Sud Ouest - Bayonne : en jeûne devant le consulat d'Espagne

Publié le par Abertzaleen Batasuna

Bayonne : en jeûne devant le consulat d'Espagne

Plusieurs actions hier, à Bayonne, pour demander la libération de Iosu Uribetxebarria.

Hier, devant le consulat d'Espagne

Hier, devant le consulat d'Espagne (Photo Bertrand Lapègue)


La mobilisation du collectif Herrira, qui réclame la libération de Iosu Uribetxebarria, ne faiblit pas. Elle était visible hier à Bayonne : devant le consulat d'Espagne, puis place des cinq cantons.

Une douzaine de militants ont jeûné durant toute la journée pour rappeler les 12 jours de grève de la faim de Iosu Uribetxebarria. Cet etarra condamné, en 1998, à trente-deux ans de prison pour l'enlèvement d'un fonctionnaire pénitentiaire, souffre d'un cancer et demande à être près des siens pour ses derniers jours.

Treize autres cas

Il est actuellement soigné à l'hôpital de Saint-Sébastien et demande une libération conditionnelle. Le 8 août, le prisonnier a entamé une grève de la faim et la mobilisation n'a pas cessé depuis dans l'espoir d'une libération conditionnelle. Les juges de l'Audiencia national ont quelque peu varié dans leurs décisions mais le sort d' Iosu Uribetxebarria n'a pas, en fin de compte, évolué. Iosu Uribetxebarria, très affaibli et voyant son état de santé s'aggraver, a décidé il y a deux jours de recommencer à s'alimenter.

Herrira, qui soutient également 13 autres etarras gravement malades et incarcérés en France ou en Espagne, poursuit toutefois ses actions.
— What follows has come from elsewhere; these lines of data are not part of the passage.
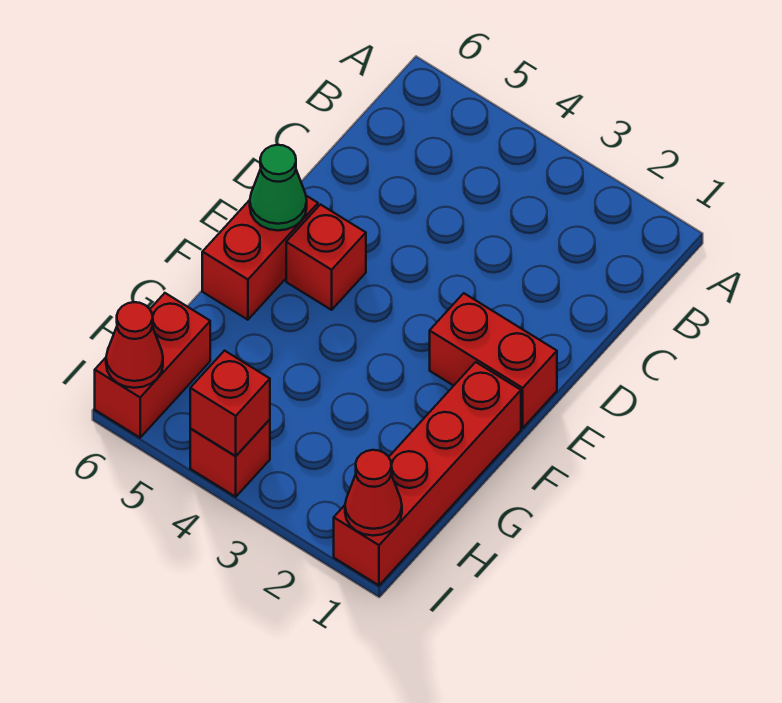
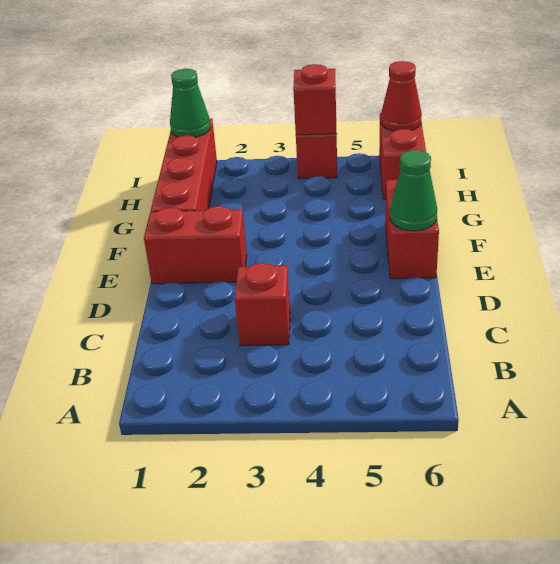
red 1x1 brick [286,205,366,310] -> red 1x1 brick moved to [235,263,290,346]
red 1x1 cone [345,450,402,536] -> green 1x1 cone [170,69,210,137]

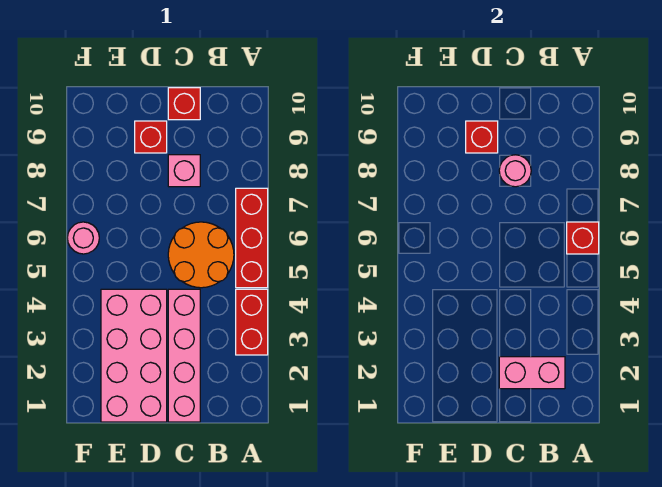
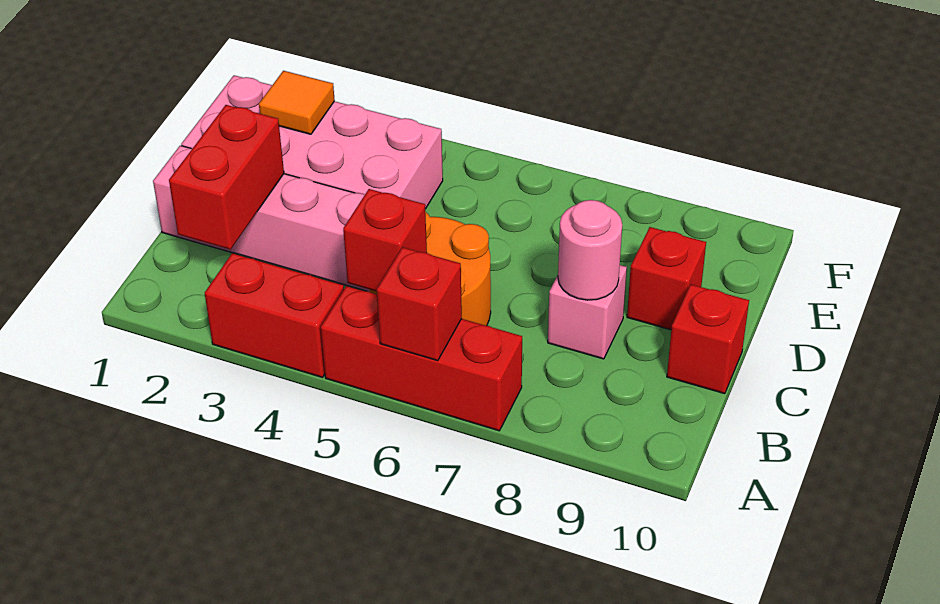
pink 1x2 brick [499,357,565,389] -> red 1x2 brick [169,105,284,250]
red 1x1 brick [466,121,498,153] -> red 1x1 brick moved to [343,189,427,291]
none -> orange 1x1 tile [259,71,335,134]
pink 1x1 round brick [67,222,99,254] -> none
Des centaines de militants basques incarcérés en France et en Espagne ont eux aussi cessé de s'alimenter mi-août en solidarité. Devant l'hôpital de Saint-Sébastien, plusieurs personnes sont également en grève de la faim.

Le parti Euskal Herria Bildu a appelé hier à la manifestation, prévue demain samedi à Bilbao contre la politique pénitentiaire du gouvernement espagnol, manifestation interdite par les juges de l'Audiencia national comme la semaine denière. Des membres de l'association des victimes du terrorisme (AVT), concernés par des attentats d'ETA, ont annoncé qu'ils se mettraient à leur tour en grève de la faim en cas de libération d'Uribetxebarria.